Double-spending is a potential flaw in a digital cash scheme in which the same single digital token can be spent more than once. This is possible because a digital token consists of a digital file that can be duplicated or falsified.
As with counterfeit money, such double-spending leads to inflation by creating a new amount of fraudulent currency that did not previously exist. This devalues the currency relative to other monetary units, and diminishes user trust as well as the circulation and retention of the currency. Fundamental cryptographic techniques to prevent double-spending while preserving anonymity in a transaction are blind signatures and particularly in offline systems, secret splitting.
Decentralized currencies that rely on blockchain are vulnerable to the 51% attack, in which a malicious actor can rewrite the ledger if they control enough of the computational work being done. For instance, one could theoretically spend cryptocurrency then erase the transaction so it appears it never happened. In May 2018 this double-spending technique was used against cryptocurrency Bitcoin Gold to defraud cryptocurrency exchanges of millions of dollars. In response, exchanges repeatedly raised the threshold needed to confirm a transaction, but the criminal had enough computing power to exceed those thresholds and continued double-spending for three days.
The prevention of double-spending has taken two general forms: centralized and decentralized.
This is usually implemented using an online central trusted third party that can verify whether a token has been spent. This normally represents a single point of failure from both availability and trust viewpoints.

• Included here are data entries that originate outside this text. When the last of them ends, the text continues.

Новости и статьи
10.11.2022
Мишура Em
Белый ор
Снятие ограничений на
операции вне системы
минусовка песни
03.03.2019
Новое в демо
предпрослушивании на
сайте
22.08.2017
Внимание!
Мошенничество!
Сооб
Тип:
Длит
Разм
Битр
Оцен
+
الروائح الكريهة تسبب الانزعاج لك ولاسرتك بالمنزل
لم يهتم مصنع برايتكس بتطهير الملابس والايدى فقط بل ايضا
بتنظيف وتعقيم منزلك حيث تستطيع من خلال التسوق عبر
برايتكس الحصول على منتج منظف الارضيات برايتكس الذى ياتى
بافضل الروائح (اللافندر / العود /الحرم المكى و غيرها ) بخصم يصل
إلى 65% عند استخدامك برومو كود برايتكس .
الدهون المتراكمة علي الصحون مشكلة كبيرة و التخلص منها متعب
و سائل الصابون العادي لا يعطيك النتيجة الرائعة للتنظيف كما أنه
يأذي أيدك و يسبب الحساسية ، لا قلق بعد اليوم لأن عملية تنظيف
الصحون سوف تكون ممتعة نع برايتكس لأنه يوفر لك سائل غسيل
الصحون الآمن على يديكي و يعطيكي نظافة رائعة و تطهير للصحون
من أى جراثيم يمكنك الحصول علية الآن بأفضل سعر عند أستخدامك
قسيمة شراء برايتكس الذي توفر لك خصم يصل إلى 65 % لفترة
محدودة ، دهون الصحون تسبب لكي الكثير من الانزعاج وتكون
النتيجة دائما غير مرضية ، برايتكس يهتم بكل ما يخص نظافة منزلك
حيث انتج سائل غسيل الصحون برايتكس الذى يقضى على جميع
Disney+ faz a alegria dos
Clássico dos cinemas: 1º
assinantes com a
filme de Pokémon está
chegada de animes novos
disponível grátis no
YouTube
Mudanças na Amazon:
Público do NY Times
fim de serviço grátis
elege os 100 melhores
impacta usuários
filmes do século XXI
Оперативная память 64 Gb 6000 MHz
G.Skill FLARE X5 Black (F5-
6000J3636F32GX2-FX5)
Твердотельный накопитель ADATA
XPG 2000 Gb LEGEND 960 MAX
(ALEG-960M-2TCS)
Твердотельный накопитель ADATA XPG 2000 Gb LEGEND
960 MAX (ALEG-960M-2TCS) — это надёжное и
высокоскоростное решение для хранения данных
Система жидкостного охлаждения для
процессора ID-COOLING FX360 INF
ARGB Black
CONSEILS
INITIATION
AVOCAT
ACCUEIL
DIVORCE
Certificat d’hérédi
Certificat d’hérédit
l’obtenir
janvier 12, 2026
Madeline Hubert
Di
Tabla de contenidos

By 2007, a number of distributed systems for double-spending prevention had been proposed.
The cryptocurrency Bitcoin (BTC) implemented a solution in early 2009. It uses a cryptographic protocol called a Proof-of-Work (PoW) system to avoid the need for a trusted third party to validate transactions. Instead, transactions are recorded in a public ledger called a blockchain. A transaction is considered valid when it is included in the blockchain that contains the most amount of computational work. This makes double-spending more difficult as the size of the overall network grows. Other cryptocurrencies also have similar features.